About this task → Extract each line of the entries below that contains the string "series", matching case exactly.

Records for this task →
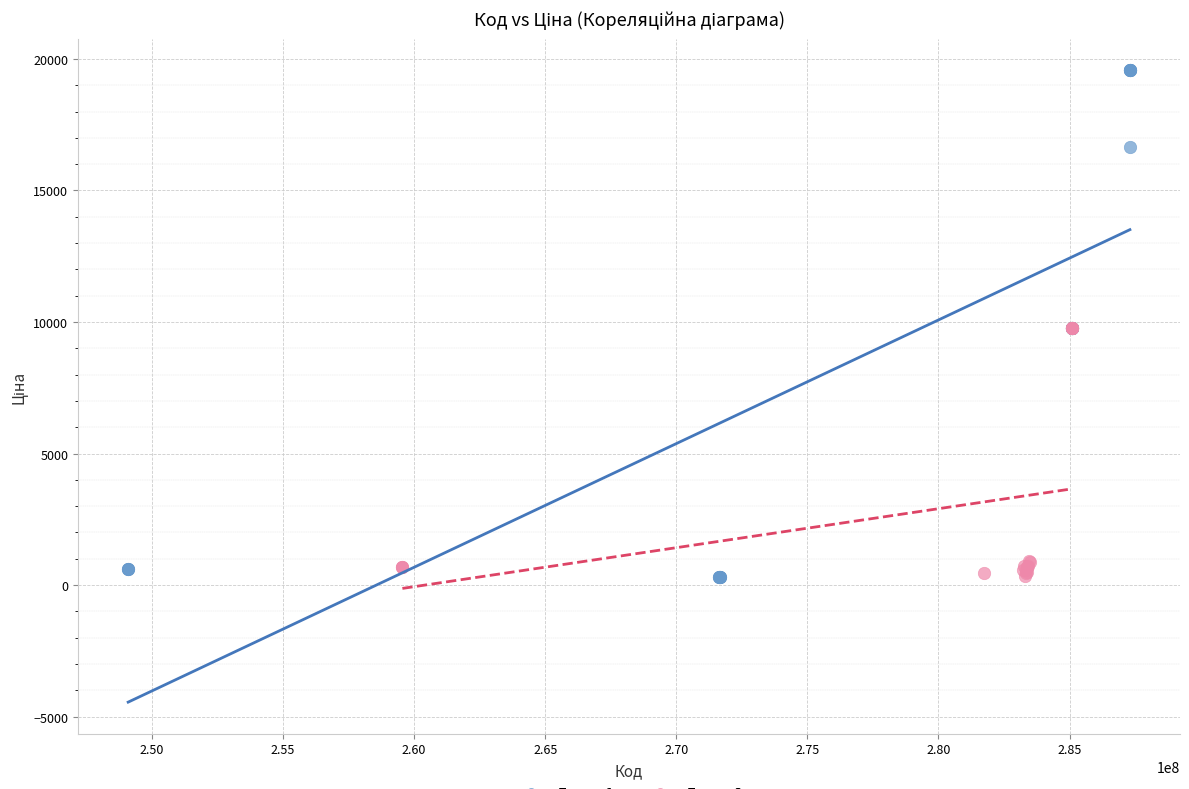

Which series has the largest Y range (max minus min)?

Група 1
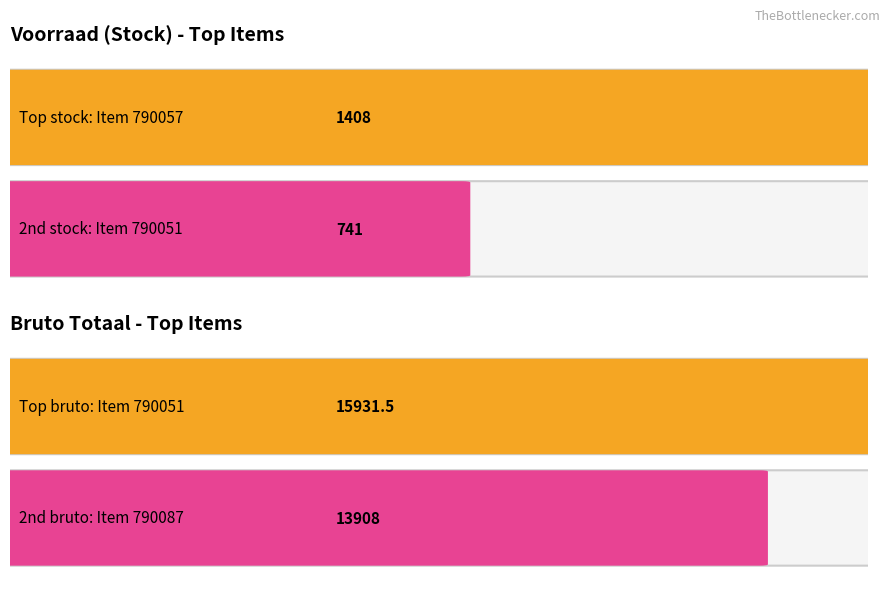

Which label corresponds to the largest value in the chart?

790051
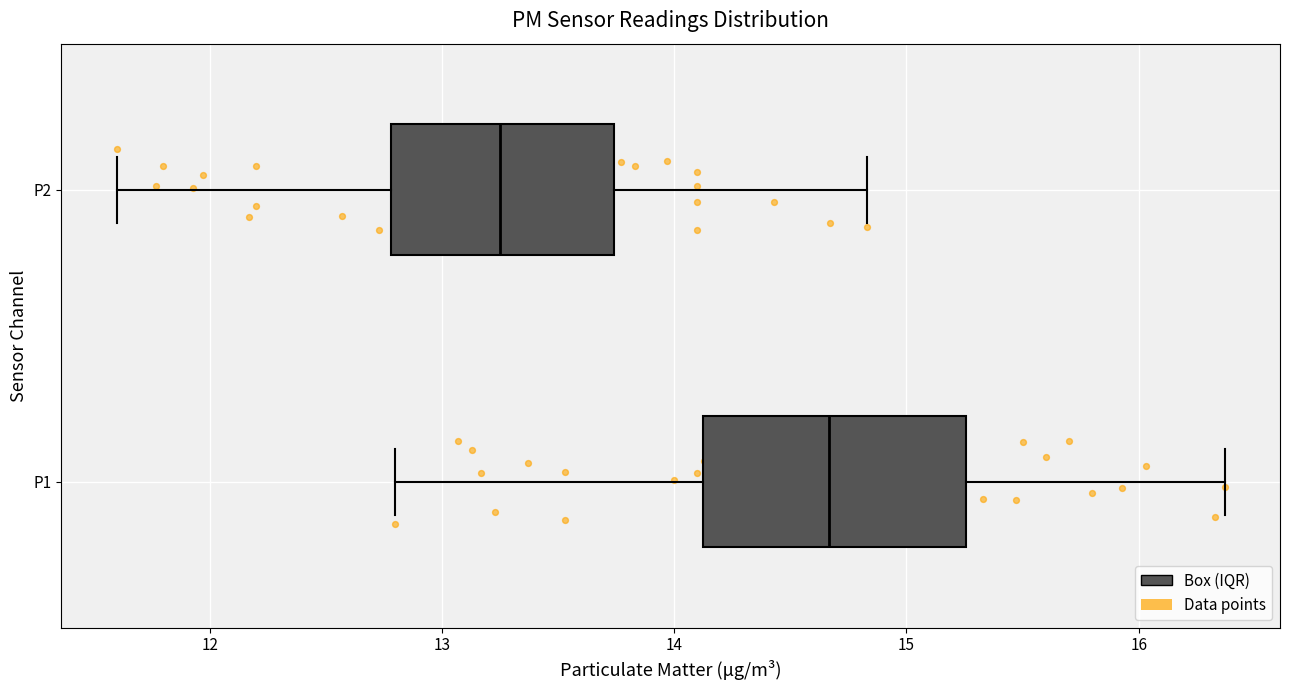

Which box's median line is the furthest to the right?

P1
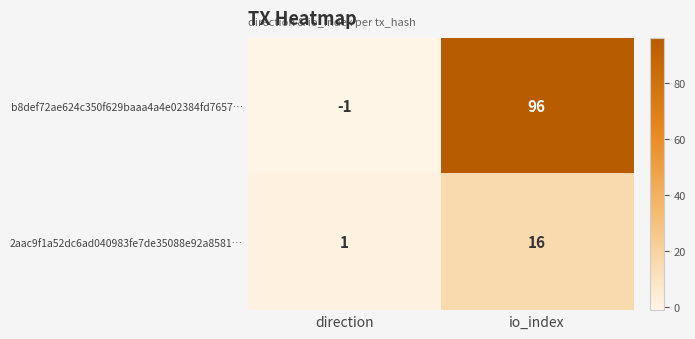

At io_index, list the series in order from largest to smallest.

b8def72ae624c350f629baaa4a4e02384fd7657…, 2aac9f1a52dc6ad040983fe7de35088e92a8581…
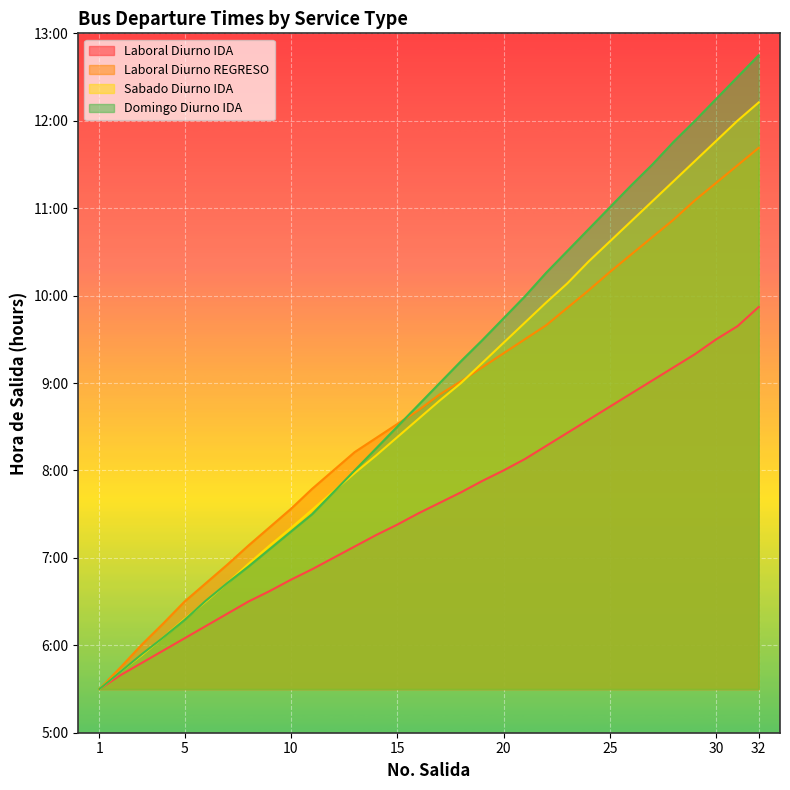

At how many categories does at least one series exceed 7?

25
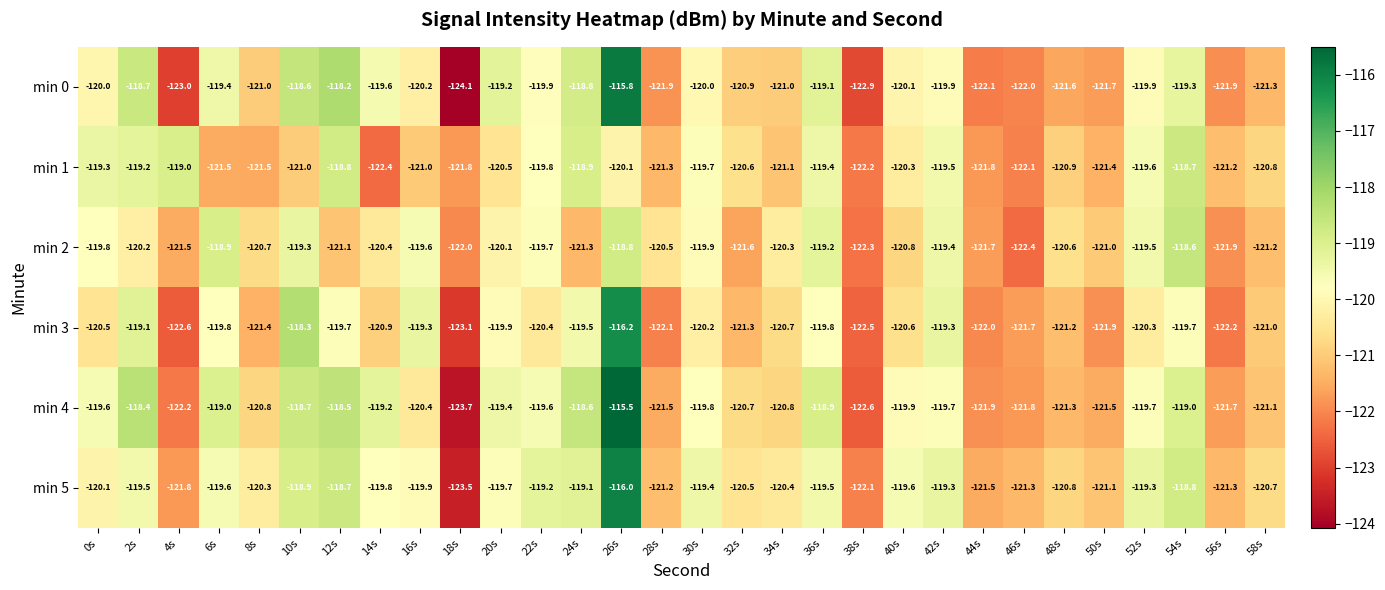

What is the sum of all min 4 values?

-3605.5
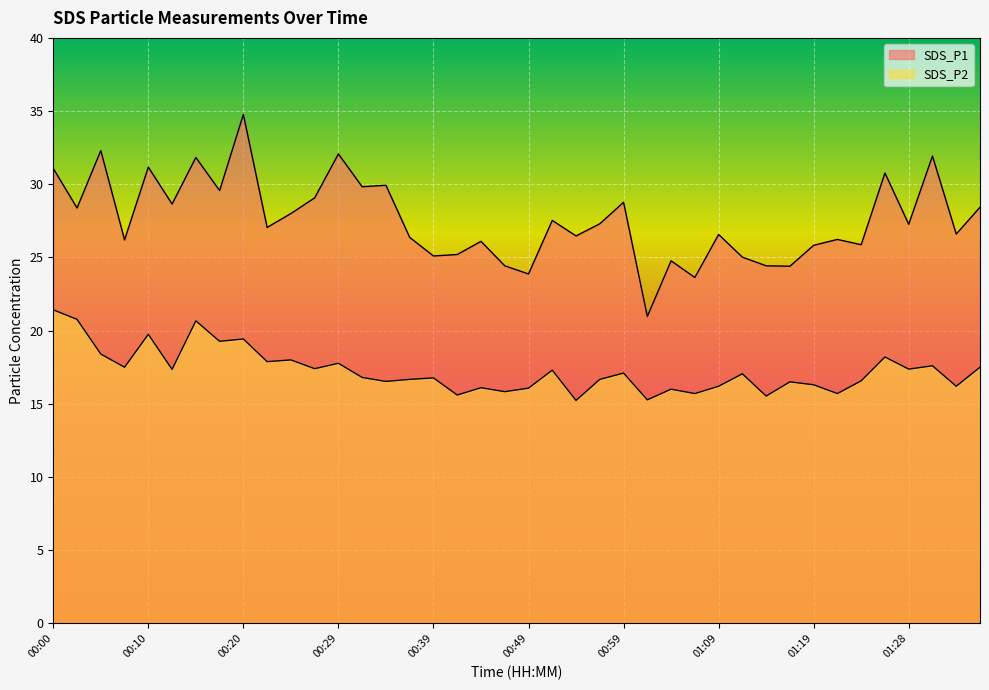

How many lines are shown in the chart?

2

Result of this task →
Which series has the largest Y range (max minus min)?
At io_index, list the series in order from largest to smallest.
At how many categories does at least one series exceed 7?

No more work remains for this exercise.